Zimbabwe close to clinching $100m SA loan
Zimbabwe is close to securing a $100 million loan from South Africa for next year’s budget support, Finance minister Tendai Biti said on Sunday.
Mr Biti in September met his South African counterpart Pravin Gordhan to ask for the loan after making similar requests to Angola.
He told state media Zimbabwe’s economically powerful neighbour had agreed to extend the loan but a few issues had to be ironed out first.
The money will be used for infrastructure projects and to help the country achieve its millennium development goals (MDGs).
“As to the purpose of the fund, it will go towards socio-economic development projects so that we can bolster our meagre budgetary coffers,” Mr Biti said.
Zimbabwe had to slash its 2012 budget by $400 million after diamond mining companies failed to remit the expected $600 million to the Treasury.
Zimbabwe cannot access funding from multilateral lenders such as the International Monetary Fund because of longstanding arrears.
Last month, South Africa's Minister in the Presidency in charge of the National Planning Commission, Trevor Manuel, said there had to be trade-offs for the loan to Zimbabwe.
He said South Africa could not throw money at bad policies, which was seen as an attack on President Robert Mugabe’s push to seize foreign-owned enterprises.
“Money is tight,” Mr Manuel said. “There has to be trade-offs and mutual gains. Nobody can throw good money at bad policies or practices. That would simply be irresponsible.”

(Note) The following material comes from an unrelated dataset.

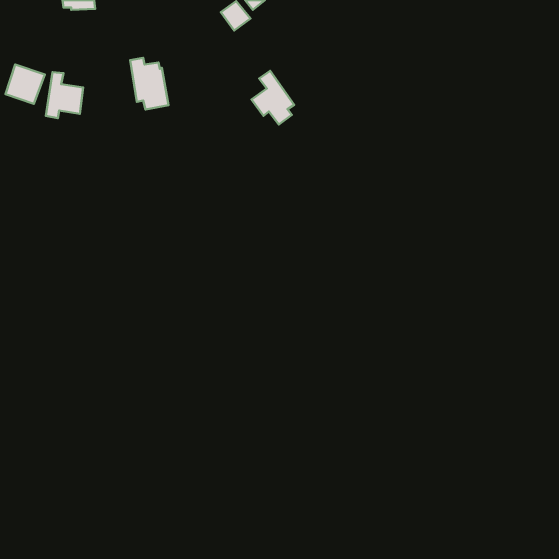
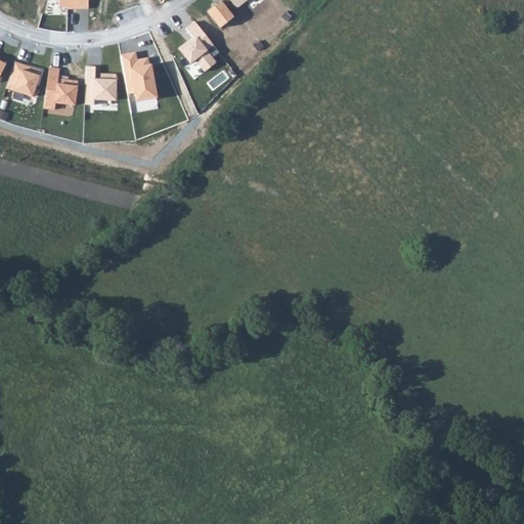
building: [251,71,294,125] -> [179,21,219,72]
building: none -> [85,67,116,105]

South Africa has extended a number of loans to Zimbabwe since President Mugabe formed an inclusive government with his former opponents in 2009.
The country’s biggest opposition party, the Democratic Alliance (DA), asked President Jacob Zuma to use the latest funding as leverage to force President Mugabe to implement reforms promised in his power sharing agreement.
South Africa last year agreed to extend a $355 million loan to Swaziland, which was tied to political reforms.
Last month, Botswana extended $462.4 million in lines of credit to Zimbabwe as part of regional efforts to help the country’s battered economy to recover.